當(dāng)然,愛財不是過錯,錯的是過分的愛財,而且從小就愛。愛財?shù)暮⒆蝇F(xiàn)在當(dāng)然不能說其是“資產(chǎn)階級分子”,否則就成了笑話。但從小就愛財?shù)默F(xiàn)象,畢竟不是件好事、小事。問題的根源還是出在社會和家長的身上。拜金主義流行無阻的時代,人們一般都難逃成為金錢奴隸的下場,除非有堅定的社會主義觀念,有正確的金錢觀。這如同現(xiàn)在想與人討論“社會主義的草”好、還是“資本主義的苗”好一樣,會說你是在發(fā)神經(jīng)病,“社會主義市場經(jīng)濟(jì)”年代還討論這玩意兒?不可思議!

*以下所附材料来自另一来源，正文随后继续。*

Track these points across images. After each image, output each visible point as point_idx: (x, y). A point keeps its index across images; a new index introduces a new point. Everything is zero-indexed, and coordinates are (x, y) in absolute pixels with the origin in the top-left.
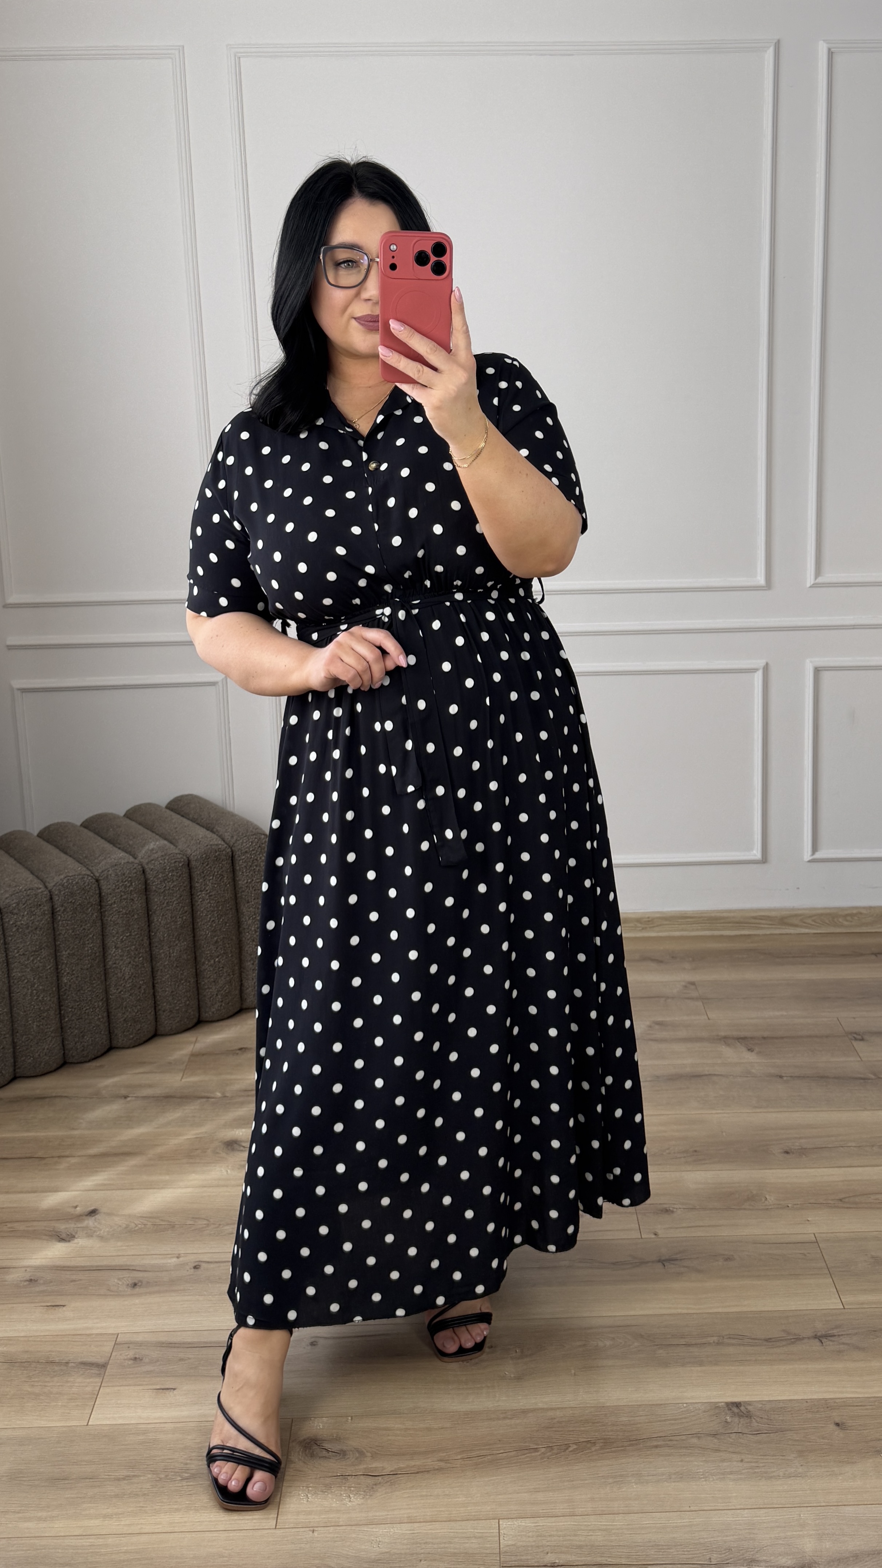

是的,真的不可思議。但就算放棄了“社草”與“資苗”討論,一個更迫切和現(xiàn)實的問題擺在人們面前。金錢,在有的人眼里僅僅是金錢而已;而在有的人眼里,金錢就是命,甚至比命更重要。有的人為了掙錢而背井離鄉(xiāng),有的人為了錢財敢冒坐牢殺頭之風(fēng)險去搶劫。讓草民以另一個故事結(jié)束本篇小文吧:四十余歲的貴州一男子,于2014年來某地打工,新年初工地勞動結(jié)束,他拿到了6800元血汗錢。正想盡早趕回老家,途中不幸遭到三歹徒的搶劫,錢是全沒了,腿上還挨了一刀。罪過啊罪過,總算沒有人財雙空。于是他成了囊中空空的乞丐,靠撿些地上的東西充饑,就連垃圾倉也不放過。他避開國道走上了高速路,被民警攔住,他只好向民警訴說了自己的不幸遭遇。他說,在垃圾倉里有時還能撿到幾個錢,某日竟撿到了30元,沿國道走太遠(yuǎn),就走上了高速。他拉起褲子腿讓民警看他的傷痕……(最后,民警給他買了些食物之類的,又送給了他300元錢。)——一路平安,貴州同胞!